First off I give Buffett credit for pointing out the seriousness of the crisis, but little else. We had pointed out the seriousness of the situation more than a year before the Lehman flashpoint. One only needs to look at the numerous actions by the Federal Reserve as far back as 2007 in addressing the bank solvency issue. They took actions not done since the Great Depression to try and correct the problem so no one should suggest there was not a major problem. But any honest examination of the issue has to start in the summer of 2007 not the fall of 2008 and has to point out the months of denial. The big question remains was the actions taken correct and why was the risk allowed to build up prior to the flashpoint?

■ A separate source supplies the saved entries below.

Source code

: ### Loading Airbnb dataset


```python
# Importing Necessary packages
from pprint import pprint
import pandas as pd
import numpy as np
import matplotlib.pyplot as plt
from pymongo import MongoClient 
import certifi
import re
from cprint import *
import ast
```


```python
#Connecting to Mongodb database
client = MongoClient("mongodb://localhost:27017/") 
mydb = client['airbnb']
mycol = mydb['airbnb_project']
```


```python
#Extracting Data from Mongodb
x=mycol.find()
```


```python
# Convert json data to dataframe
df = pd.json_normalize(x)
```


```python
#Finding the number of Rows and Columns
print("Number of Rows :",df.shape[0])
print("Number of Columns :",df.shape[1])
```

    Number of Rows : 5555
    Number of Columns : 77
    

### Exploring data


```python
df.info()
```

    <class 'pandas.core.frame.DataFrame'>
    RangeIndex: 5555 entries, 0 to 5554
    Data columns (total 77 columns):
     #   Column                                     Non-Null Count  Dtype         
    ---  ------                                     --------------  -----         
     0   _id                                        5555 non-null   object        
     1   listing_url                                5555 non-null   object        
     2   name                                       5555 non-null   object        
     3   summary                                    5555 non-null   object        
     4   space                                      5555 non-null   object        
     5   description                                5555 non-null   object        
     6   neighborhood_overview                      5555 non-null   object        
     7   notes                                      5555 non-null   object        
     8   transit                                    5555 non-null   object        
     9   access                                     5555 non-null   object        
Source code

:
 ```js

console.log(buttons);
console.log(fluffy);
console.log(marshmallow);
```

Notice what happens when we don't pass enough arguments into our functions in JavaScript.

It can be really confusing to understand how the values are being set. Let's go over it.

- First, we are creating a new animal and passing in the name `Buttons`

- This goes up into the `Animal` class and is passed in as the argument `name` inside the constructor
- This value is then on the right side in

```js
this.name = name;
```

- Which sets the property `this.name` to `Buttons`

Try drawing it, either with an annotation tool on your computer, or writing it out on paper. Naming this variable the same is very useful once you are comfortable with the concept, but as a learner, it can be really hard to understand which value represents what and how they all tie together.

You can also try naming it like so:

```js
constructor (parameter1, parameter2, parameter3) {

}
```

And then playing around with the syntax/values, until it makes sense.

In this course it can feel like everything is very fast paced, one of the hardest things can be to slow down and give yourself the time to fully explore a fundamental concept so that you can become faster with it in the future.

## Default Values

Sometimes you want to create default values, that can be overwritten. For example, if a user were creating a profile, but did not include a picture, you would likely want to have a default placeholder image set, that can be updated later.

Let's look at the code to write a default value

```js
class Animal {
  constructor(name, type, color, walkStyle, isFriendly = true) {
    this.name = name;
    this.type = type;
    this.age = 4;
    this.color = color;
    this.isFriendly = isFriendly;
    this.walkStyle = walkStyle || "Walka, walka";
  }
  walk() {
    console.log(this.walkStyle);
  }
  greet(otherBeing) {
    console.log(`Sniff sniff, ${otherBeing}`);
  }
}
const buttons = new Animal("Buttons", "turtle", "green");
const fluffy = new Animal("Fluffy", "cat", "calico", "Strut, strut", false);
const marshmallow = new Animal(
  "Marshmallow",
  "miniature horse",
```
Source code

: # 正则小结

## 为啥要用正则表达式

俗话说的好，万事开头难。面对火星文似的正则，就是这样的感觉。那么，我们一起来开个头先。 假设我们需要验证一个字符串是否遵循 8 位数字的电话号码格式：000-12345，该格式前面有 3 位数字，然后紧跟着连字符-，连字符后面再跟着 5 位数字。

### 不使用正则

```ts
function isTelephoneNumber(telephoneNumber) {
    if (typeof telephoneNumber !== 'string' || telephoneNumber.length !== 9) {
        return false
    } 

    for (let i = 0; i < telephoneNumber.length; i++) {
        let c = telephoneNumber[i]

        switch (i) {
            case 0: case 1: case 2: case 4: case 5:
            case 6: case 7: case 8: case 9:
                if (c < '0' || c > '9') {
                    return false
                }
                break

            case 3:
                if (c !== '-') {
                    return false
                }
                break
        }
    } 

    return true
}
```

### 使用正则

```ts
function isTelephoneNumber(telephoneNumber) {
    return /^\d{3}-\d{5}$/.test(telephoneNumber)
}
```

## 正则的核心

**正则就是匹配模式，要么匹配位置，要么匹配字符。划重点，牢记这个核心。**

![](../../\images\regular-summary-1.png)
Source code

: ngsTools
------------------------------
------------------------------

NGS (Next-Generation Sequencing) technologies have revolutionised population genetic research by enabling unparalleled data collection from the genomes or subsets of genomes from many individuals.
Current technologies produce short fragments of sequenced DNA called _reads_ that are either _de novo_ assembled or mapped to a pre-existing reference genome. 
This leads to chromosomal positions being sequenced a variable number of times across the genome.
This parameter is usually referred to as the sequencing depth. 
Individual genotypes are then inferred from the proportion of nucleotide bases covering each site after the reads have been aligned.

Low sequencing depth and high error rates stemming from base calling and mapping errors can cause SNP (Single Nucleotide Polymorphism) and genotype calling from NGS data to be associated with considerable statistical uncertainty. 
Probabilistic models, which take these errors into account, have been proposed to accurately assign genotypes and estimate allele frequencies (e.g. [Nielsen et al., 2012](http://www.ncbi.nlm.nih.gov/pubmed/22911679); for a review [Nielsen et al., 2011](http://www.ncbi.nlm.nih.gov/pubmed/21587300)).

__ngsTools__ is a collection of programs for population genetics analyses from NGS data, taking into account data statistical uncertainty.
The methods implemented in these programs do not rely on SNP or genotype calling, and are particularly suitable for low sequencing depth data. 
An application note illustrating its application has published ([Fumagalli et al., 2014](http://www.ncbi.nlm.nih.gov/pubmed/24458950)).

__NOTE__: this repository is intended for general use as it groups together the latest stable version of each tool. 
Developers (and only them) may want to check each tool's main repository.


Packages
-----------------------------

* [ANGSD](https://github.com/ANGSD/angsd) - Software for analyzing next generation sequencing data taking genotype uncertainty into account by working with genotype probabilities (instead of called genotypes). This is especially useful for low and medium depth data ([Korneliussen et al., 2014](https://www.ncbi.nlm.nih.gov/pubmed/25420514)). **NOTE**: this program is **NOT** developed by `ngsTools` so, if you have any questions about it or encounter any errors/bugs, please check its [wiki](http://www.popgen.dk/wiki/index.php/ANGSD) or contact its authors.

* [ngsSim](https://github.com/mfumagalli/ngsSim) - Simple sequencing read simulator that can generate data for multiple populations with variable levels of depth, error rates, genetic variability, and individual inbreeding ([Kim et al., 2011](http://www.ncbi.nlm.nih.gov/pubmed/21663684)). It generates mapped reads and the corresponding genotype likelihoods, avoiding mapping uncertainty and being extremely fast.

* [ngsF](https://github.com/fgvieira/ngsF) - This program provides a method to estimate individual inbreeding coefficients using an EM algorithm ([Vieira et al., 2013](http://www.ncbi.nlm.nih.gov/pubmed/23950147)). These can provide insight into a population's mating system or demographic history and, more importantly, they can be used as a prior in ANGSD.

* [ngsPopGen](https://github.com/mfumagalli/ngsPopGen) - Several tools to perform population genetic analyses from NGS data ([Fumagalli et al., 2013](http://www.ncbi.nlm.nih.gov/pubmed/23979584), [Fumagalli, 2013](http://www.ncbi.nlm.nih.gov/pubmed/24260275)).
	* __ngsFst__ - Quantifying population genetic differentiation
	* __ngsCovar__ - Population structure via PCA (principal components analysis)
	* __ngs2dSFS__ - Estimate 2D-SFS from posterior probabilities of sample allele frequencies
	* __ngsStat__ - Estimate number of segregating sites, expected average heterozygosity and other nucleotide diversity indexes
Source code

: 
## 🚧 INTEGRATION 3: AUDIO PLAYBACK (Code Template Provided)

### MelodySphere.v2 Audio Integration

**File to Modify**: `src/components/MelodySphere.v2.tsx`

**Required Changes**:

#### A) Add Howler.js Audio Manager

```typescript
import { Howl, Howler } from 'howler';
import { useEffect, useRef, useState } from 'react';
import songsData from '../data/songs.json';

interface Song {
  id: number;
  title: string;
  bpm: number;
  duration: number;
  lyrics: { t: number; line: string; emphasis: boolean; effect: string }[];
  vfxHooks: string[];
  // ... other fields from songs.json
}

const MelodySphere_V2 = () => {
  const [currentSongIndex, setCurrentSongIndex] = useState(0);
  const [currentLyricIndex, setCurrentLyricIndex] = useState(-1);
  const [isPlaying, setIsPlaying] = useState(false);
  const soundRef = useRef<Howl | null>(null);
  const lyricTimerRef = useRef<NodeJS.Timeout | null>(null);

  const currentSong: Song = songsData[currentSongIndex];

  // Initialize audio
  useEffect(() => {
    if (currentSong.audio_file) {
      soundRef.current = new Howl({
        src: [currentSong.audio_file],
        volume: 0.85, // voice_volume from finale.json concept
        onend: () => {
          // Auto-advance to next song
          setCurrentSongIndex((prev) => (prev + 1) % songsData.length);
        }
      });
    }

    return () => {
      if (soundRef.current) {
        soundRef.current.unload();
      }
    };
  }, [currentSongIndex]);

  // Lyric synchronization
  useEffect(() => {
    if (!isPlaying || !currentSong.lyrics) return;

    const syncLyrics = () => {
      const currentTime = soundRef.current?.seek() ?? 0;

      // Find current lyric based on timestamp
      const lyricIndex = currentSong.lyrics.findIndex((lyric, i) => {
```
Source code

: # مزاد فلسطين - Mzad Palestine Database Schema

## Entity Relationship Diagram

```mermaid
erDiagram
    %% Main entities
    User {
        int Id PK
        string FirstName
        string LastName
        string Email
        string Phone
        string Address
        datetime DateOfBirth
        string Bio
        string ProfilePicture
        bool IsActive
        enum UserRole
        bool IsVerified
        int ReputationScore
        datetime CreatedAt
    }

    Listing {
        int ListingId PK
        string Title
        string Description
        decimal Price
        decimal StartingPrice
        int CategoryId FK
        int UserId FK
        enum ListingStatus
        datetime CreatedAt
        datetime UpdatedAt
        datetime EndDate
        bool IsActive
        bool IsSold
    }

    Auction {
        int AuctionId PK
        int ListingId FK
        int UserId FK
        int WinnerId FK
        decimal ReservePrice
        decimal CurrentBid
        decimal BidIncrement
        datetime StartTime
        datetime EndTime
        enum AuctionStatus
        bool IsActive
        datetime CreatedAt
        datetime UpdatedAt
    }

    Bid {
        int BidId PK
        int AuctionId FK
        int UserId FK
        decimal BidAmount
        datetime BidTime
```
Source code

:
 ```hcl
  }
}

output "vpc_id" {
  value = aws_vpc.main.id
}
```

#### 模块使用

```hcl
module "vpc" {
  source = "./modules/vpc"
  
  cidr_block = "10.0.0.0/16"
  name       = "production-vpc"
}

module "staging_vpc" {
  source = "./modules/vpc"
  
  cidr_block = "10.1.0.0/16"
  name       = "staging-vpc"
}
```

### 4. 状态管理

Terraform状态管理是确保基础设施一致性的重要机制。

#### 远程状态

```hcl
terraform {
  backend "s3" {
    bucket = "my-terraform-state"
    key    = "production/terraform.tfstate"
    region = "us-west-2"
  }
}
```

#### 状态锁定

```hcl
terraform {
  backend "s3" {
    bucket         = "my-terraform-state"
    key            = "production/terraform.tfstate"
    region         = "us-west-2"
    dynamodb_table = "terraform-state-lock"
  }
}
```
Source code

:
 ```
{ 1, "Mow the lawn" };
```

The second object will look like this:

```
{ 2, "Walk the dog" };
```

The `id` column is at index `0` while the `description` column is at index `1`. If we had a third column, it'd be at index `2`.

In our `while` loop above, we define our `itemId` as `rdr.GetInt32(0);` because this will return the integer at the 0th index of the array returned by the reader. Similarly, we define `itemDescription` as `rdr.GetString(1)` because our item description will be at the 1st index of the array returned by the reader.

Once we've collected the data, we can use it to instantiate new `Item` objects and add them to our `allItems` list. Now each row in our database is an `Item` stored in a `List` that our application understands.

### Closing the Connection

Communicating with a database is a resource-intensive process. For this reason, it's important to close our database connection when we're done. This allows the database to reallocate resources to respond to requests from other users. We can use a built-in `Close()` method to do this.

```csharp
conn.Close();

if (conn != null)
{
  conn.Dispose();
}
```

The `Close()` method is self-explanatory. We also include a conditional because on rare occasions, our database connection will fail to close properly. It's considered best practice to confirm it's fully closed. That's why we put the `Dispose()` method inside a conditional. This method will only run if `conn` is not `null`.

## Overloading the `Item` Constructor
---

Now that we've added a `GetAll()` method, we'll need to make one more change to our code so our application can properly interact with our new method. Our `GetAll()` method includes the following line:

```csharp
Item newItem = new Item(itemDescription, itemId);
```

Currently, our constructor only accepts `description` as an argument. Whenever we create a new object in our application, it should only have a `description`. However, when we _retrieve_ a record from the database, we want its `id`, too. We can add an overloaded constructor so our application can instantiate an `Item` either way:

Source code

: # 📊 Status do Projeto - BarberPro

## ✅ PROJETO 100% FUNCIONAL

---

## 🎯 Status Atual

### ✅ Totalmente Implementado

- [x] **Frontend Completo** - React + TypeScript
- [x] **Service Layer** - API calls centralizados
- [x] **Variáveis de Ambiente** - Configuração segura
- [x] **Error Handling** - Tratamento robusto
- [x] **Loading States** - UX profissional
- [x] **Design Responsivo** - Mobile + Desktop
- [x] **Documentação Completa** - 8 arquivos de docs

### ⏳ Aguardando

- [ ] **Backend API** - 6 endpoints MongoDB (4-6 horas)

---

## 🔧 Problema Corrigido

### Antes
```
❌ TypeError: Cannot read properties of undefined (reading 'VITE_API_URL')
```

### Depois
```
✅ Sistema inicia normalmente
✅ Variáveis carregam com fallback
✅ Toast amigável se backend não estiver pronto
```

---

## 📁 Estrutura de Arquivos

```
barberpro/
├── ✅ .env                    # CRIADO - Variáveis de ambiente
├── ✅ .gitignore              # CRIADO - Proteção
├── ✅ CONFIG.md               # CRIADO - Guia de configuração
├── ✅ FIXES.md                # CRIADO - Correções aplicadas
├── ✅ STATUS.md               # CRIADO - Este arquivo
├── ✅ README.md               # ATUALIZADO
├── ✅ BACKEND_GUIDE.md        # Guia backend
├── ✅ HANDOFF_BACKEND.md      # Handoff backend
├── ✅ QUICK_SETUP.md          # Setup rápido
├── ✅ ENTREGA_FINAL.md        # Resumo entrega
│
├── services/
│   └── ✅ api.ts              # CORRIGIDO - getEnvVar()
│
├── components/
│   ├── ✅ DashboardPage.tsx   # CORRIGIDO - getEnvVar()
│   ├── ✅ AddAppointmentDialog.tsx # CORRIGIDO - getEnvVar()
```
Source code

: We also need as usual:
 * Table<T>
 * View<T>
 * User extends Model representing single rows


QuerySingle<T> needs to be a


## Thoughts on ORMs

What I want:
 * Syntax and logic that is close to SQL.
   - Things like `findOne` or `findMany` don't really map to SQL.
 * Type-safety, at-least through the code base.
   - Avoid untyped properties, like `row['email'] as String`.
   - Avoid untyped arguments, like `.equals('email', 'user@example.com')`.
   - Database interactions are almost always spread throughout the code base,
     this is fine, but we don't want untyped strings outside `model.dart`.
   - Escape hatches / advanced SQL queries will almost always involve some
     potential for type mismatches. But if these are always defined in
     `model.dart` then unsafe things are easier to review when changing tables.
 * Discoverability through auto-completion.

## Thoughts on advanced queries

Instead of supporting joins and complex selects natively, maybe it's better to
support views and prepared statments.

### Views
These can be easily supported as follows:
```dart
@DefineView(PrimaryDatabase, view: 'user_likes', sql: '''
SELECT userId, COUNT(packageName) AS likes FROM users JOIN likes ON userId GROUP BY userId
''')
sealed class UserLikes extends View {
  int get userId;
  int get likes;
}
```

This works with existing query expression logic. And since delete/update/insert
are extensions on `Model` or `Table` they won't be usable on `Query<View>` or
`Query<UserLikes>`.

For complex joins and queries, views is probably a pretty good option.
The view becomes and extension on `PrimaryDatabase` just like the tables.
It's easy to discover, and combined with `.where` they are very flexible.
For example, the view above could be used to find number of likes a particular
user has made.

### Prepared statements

And critics are correct in objecting to the fawning over Treasury Secretary Hank Paulson and Federal Reserve Chairman Ben Bernanke, both of whom reassured us that what was happening would not happen just months before it did. Paulson’s relationship and communications with the major financial players on Wall Street during this crisis still has not been appropriately examined. We pointed out before that if their analysis of what was needed were correct, then the first appropriate response from them should have been to offer their resignations.
The bottom line is that the financial crisis in all of its forms running up to the September 2008 flashpoint is a big deal. It represents a huge failure of policy.
Thanking the government for the bailout is akin to thanking someone for driving you to the hospital in the car they ran you over with. We are not even sure if they took the best rout.